Embora a maioria dessas resistências tenha sido sufocada, elas deixaram claro que havia uma compreensão — hoje quase perdida — de que o ensino dos filhos é um direito inalienável dos pais. E mais: um dever dado por Deus, que nenhuma autoridade civil pode anular.
A guerra moderna pela mente: o currículo como campo de batalha
Hoje, os pais cristãos continuam a enfrentar uma realidade hostil. Em muitos países — incluindo o Brasil —, o ensino público é ideologizado, hostil à fé cristã e contrário à moral bíblica. Conceitos como:
- Relativismo moral
- Ideologia de gênero
- Teorias pós-modernas
- Revisionismo histórico anticristão
…são introduzidos desde as séries iniciais, muitas vezes sem o consentimento dos pais.
Além disso, em várias instâncias jurídicas e legislativas, o Estado tenta se colocar como tutor da criança, ignorando os princípios do poder familiar, estabelecidos tanto pela Bíblia quanto pelas tradições jurídicas ocidentais.
Essa tendência é tão profunda que, em muitos lugares, pais são criminalizados por optar pelo homeschooling — a prática de educar os filhos em casa, como fizeram os puritanos, os reformados holandeses e os pioneiros americanos.
A resposta cristã: reconquistar a educação
O caminho reformado não é o da fuga nem o da mera reclamação. É preciso reconstruir uma visão bíblica, teológica e cultural da educação. Isso passa por:
- Assumir a responsabilidade total pela educação dos filhos — curricular, moral e espiritual.
- Investir em escolas confessionais e redes de apoio ao homeschooling.
- Resistir legal e politicamente às imposições estatais abusivas.
- Educar os filhos com base na cosmovisão cristã, ensinando-lhes que o Senhor é soberano sobre todas as áreas da vida.

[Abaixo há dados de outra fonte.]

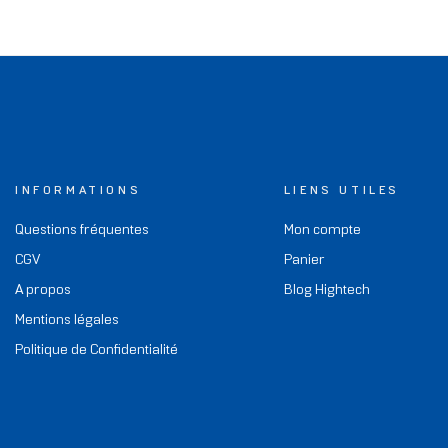
INFORMATIONS
LIENS UTILES
Questions fréquentes
Mon compte
CGV
Panier
A propos
Blog Hightech
Mentions légales
Politique de Confidentialité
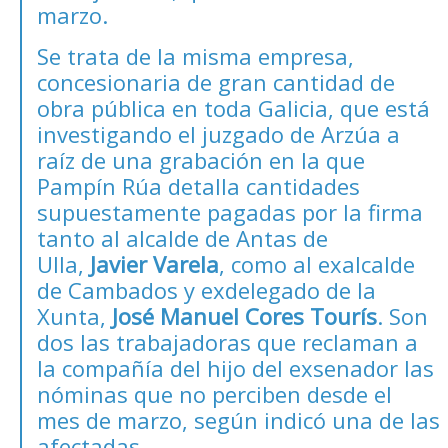
marzo.
Se trata de la misma empresa,
concesionaria de gran cantidad de
obra pública en toda Galicia, que está
investigando el juzgado de Arzúa a
raíz de una grabación en la que
Pampín Rúa detalla cantidades
supuestamente pagadas por la firma
tanto al alcalde de Antas de
Ulla,
Javier Varela
, como al exalcalde
de Cambados y exdelegado de la
Xunta,
José Manuel Cores Tourís
. Son
dos las trabajadoras que reclaman a
la compañía del hijo del exsenador las
nóminas que no perciben desde el
mes de marzo, según indicó una de las
afectadas.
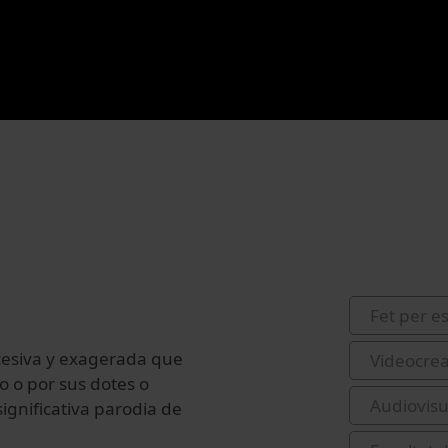
Fet per e
esiva
y
exagerada
que
Videocrea
co
o
por
sus
dotes
o
Audiovis
gnificativa parodia de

- Denunciar a falsa neutralidade do ensino estatal, que apresenta um humanismo secular como se fosse verdade científica.
A cosmovisão reformada nos ensina que Cristo reina também sobre a educação. Não há área neutra. Cada disciplina deve ser moldada pela Palavra de Deus: a história deve reconhecer a providência divina; a biologia, o Criador; a matemática, a ordem do universo que reflete o caráter de Deus.
Conclusão: a mente das crianças pertence a Cristo
Os filhos não pertencem ao Estado. Eles são herança do Senhor (Salmo 127.3) e foram confiados aos pais para serem discipulados na aliança. Transferir essa responsabilidade ao governo — especialmente a governos hostis ao evangelho — é uma quebra de mandato divino.
A história mostra que a liberdade religiosa começa na liberdade educacional. E onde os pais perdem o direito de ensinar seus filhos segundo sua fé, ali a tirania cultural está à porta.
Como disse R. J. Rushdoony, teólogo reconstrucionista:
“Educação é sempre uma função da religião. Quem controla a educação, molda a alma da próxima geração.”
É hora de os cristãos brasileiros redescobrirem sua vocação como educadores primários de seus filhos, e resistirem — com sabedoria, coragem e fé — a qualquer sistema que usurpe esse papel.